**Brief**
From the records below, work out how many lines carry the string "back". Leave out everything but the number.

======== Given information

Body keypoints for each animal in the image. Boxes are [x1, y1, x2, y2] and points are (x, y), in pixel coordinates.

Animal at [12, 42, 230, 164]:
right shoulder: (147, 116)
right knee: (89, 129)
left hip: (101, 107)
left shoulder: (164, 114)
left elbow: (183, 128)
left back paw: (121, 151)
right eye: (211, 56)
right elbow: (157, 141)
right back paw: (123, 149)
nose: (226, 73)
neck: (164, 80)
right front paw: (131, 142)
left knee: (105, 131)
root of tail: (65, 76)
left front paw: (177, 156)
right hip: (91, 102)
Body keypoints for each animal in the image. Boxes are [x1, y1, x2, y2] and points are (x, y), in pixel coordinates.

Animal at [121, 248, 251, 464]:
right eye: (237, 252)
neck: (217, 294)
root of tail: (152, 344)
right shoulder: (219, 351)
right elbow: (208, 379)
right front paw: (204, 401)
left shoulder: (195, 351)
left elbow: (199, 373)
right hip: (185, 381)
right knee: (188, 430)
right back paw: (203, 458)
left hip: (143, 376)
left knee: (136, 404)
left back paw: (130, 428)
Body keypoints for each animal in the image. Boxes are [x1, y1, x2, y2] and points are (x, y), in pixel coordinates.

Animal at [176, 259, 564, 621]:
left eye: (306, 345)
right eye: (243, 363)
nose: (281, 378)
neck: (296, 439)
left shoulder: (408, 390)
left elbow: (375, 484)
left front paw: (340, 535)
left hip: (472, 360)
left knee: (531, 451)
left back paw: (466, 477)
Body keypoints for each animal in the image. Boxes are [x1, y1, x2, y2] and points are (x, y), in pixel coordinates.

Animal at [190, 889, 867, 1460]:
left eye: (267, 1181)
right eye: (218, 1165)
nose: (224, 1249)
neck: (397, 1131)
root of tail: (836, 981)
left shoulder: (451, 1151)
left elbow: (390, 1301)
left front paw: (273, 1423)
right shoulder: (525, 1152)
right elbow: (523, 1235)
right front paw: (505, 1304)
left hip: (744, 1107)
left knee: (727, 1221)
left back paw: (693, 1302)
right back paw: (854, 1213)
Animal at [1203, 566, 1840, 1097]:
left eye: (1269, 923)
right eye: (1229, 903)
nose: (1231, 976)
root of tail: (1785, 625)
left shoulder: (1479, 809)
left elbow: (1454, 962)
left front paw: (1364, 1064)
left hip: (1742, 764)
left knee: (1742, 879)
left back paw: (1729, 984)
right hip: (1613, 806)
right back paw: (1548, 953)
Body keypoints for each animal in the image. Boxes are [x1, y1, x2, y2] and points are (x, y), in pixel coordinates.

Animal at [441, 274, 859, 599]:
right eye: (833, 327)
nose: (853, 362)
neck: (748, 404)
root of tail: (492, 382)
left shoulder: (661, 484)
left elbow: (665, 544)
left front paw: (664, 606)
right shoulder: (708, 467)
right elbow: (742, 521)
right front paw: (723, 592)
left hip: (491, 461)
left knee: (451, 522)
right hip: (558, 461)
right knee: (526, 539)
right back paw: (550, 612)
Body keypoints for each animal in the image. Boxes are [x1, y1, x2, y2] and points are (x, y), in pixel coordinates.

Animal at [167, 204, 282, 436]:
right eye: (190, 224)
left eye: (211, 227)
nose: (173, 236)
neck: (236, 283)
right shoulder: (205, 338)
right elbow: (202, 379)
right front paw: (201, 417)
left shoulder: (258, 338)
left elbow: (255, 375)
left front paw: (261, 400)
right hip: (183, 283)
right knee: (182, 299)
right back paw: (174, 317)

================

**Response box**
11